Probability of more than ${3\over 4}N$ heads in $N$ flips of a coin? What is the probability of getting more than $ \frac { 3 N } 4 $ heads in $ N $ flips of coins?
I know we need to use binomial distribution formula for this and sum it from $ N = \frac { 3 N } 4 $ to $ N $.
I can solve this when numbers are given but I'm struggling to solve because a general case is given. Any help appreciated.
 A: Consider each coin toss as the outcome for a random variable $X_k$ which is equally distributed over $\{0,1\}$. Assuming that $X_1,\ldots,X_n$ are independent, we are looking for
$$\mathbb{P}[S_n=X_1+X_2+\ldots+X_n > 3n/4] $$
where the central limit theorem ensures the convergence of $S_n$ to a normal variable with mean $n/2$ and variance $n/4$. For any moderately large $n$ ($n\geq 5$) the previous probability is very well approximated (see the Berry-Esseen theorem for understanding how well) by
$$ \int_{3n/4}^{+\infty}\sqrt{\frac{2}{\pi n}} e^{-\frac{2(x-n/2)^2}n^2}\,dx =\frac{1}{2}\,\operatorname{Erfc}\left(\sqrt{\frac{n}{8}}\right)\approx e^{-n/8}\sqrt{\frac{2}{\pi n}},$$
due to the continued fraction representation for the complementary error function.

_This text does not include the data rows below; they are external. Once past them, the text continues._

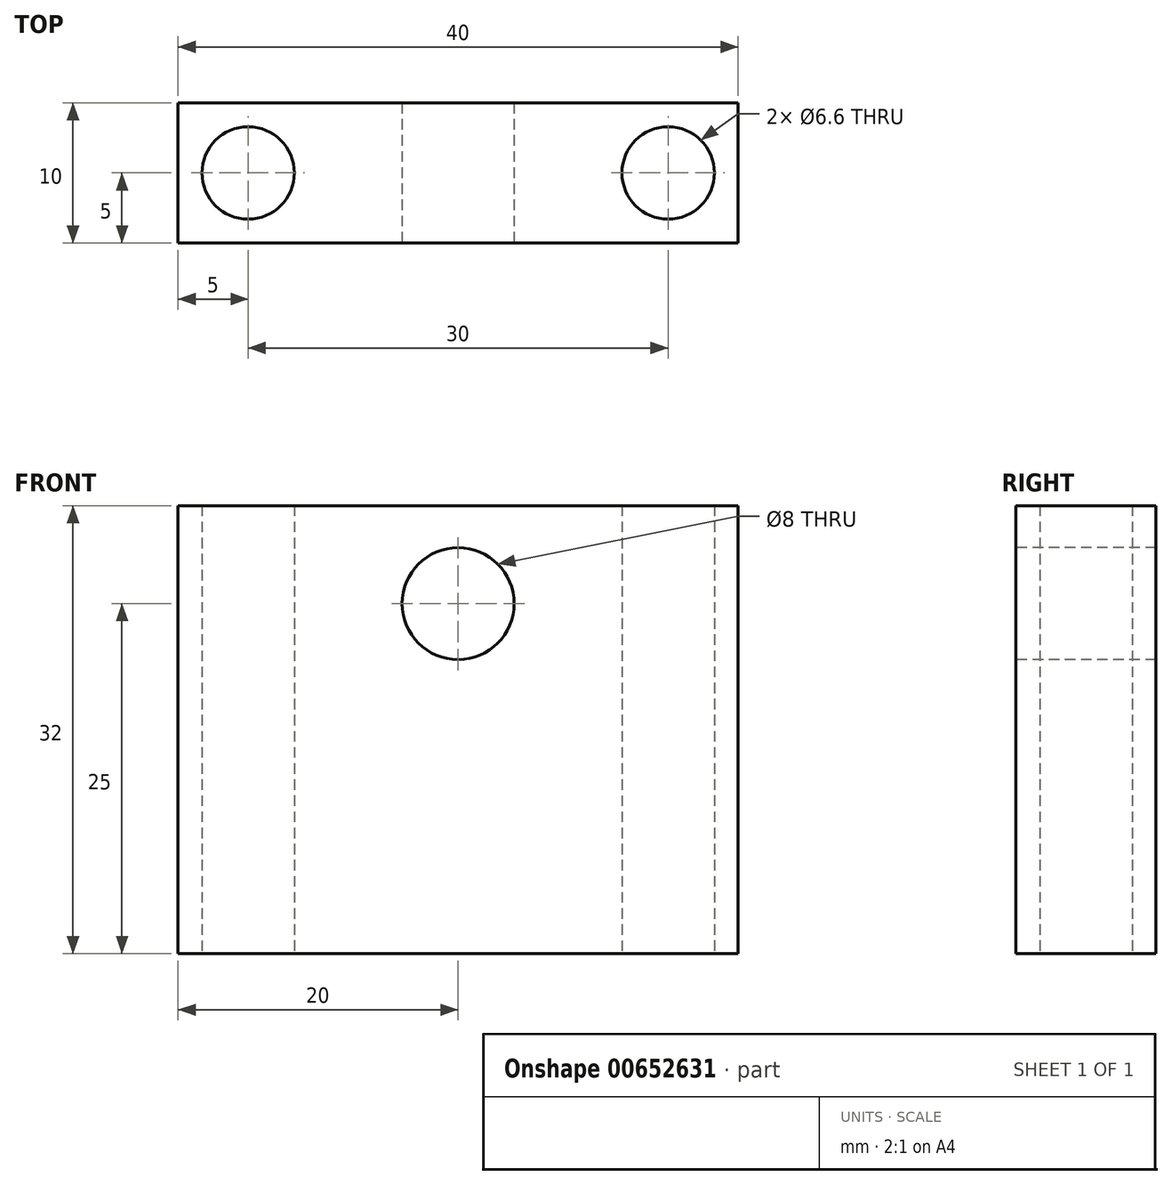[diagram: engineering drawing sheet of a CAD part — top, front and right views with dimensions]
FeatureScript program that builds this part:
annotation { "Feature Type Name" : "Feature", "Feature Type Description" : "" }
export const myFeature = defineFeature(function(context is Context, id is Id, definition is map)
    precondition{}
    {
        {
            var Q0;
            Q0=qCreatedBy(makeId("Front.planeOp"),FACE);
            var sketch = newSketch(context, id + "F0", { "sketchPlane" : qUnion([Q0])});
            skLineSegment(sketch, "E0", {"start": v(-20, 0) * mm, "end": v(20, 0) * mm});
            skLineSegment(sketch, "E1", {"start": v(20, 0) * mm, "end": v(20, 32) * mm});
            skLineSegment(sketch, "E2", {"start": v(20, 32) * mm, "end": v(-20, 32) * mm});
            skLineSegment(sketch, "E3", {"start": v(-20, 32) * mm, "end": v(-20, 0) * mm});
            skCircle(sketch, "E4", {"center": v(0, 25) * mm, "radius": 4 * mm});
            skSolve(sketch);
        }
        {
            var Q0;
            Q0=qSketchRegion(id+"F0",true);
            extrude(context, id + "F1", {"entities" : qUnion([Q0]), "oppositeDirection" : true, "depth" : 10 * mm, "offsetDistance" : 25 * mm});
        }
        {
            var Q0;
            Q0=makeQuery(id+"F1.opExtrude","SWEPT_FACE",FACE,{"disambiguationData":[OSD([sQuery(id+"F0.wireOp",EDGE,"E0")])]});
            var sketch = newSketch(context, id + "F2", { "sketchPlane" : qUnion([Q0])});
            skCircle(sketch, "E5", {"center": v(-15, -5) * mm, "radius": 3.3 * mm});
            skCircle(sketch, "E6", {"center": v(15, -5) * mm, "radius": 3.3 * mm});
            skSolve(sketch);
        }
        {
            var Q0;
            Q0=makeQuery(id+"F2.imprint","IMPRINT",FACE,{"disambiguationData":[TD([[makeQuery(id+"F2.imprint","IMPRINT",EDGE,{"derivedFrom":sQuery(id+"F2.wireOp",EDGE,"E5")}),1.0]])]});
            var Q1;
            Q1=makeQuery(id+"F2.imprint","IMPRINT",FACE,{"disambiguationData":[TD([[makeQuery(id+"F2.imprint","IMPRINT",EDGE,{"derivedFrom":sQuery(id+"F2.wireOp",EDGE,"E6")}),1.0]])]});
            extrude(context, id + "F3", {"entities" : qUnion([Q0, Q1]), "operationType" : NewBodyOperationType.REMOVE, "endBound" : BoundingType.UP_TO_NEXT, "oppositeDirection" : true, "depth" : 10 * mm, "offsetDistance" : 25 * mm});
        }
    });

In a weak sense (see the first comment) we have
$$ \mathbb{P}[S_n > n/2] \approx \frac{e^{-n/8}}{2\sqrt{\pi}}\sqrt{\frac{8}{n}} = e^{-n/8}\sqrt{\frac{2}{\pi n}}.$$
There is an arithmetic perturbation given by the residue class $n\pmod{4}$, such that the ratio between $\mathbb{P}[S_n > 3n/4]$ and the RHS does not converge as $n\to +\infty$. In any case Hoeffding's inequality ensures
$$\mathbb{P}\left[S_n \geq \frac{3n}{4}\right]\leq e^{-n/8}.$$
A: This isn't an answer, simply a long comment. If you don't care about polynomial terms (and you shouldn't when they are overwhelmed with exponential terms) you can use Stirling's approximation formula to get that for large $n\choose k$ looks likes $\frac{n^n}{k^k(n-k)^{n-k}}=2^{nh_2(k/n)}$ with $h_2(p)=-p\log_2(p)-(1-p)\log_2(1-p)$. There is a formal definition of "looks like" which I won't go over, this is only for intuition and not a proof. Observe that on $[1/2,1]$, $h_2$ is decreasing and so for $3/4n\leq k\leq n$, $h_2(k/n)\leq h_2(3/4)$. Writing the sum you get
\begin{align*}
S&=\sum_{k=3/4n}^n{n\choose k}\frac{1}{2^n}\\
&\sim\sum_{k=3/4n}^n2^{n(h_2(k/n)-1)}\\
&\leq 2^{n(h_2(3/4)-1)}\cdot \frac{n}{4}\\
&\sim 2^{n(h_2(3/4)-1)}
\end{align*}
Now as $h_{2}(3/4)<1$, we get some exponential decrease.